→ **Assigned task**: Gather every line from the records below that contains the word "male", and copy each one out. Case counts, so match only the same capitalization.

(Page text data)
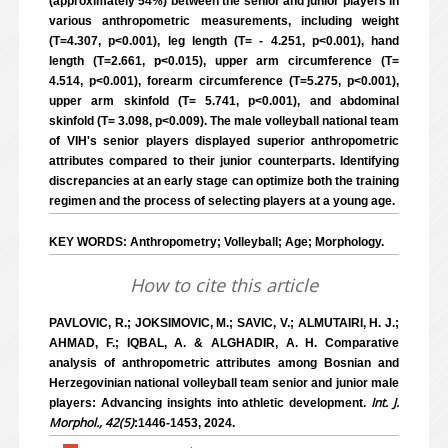
(approximately 54%) between the senior and junior players in
various anthropometric measurements, including weight
(T=4.307, p<0.001), leg length (T= - 4.251, p<0.001), hand
length (T=2.661, p<0.015), upper arm circumference (T=
4.514, p<0.001), forearm circumference (T=5.275, p<0.001),
upper arm skinfold (T= 5.741, p<0.001), and abdominal
skinfold (T= 3.098, p<0.009). The male volleyball national team
of VIH's senior players displayed superior anthropometric
attributes compared to their junior counterparts. Identifying
discrepancies at an early stage can optimize both the training
regimen and the process of selecting players at a young age.
KEY WORDS: Anthropometry; Volleyball; Age; Morphology.
How to cite this article
PAVLOVIC, R.; JOKSIMOVIC, M.; SAVIC, V.; ALMUTAIRI, H. J.;
AHMAD, F.; IQBAL, A. & ALGHADIR, A. H. Comparative
analysis of anthropometric attributes among Bosnian and
Herzegovinian national volleyball team senior and junior male
Int. J.
players: Advancing insights into athletic development.
Morphol., 42(5)
:1446-1453, 2024.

→ **Solution**:
skinfold (T= 3.098, p<0.009). The male volleyball national team
Herzegovinian national volleyball team senior and junior male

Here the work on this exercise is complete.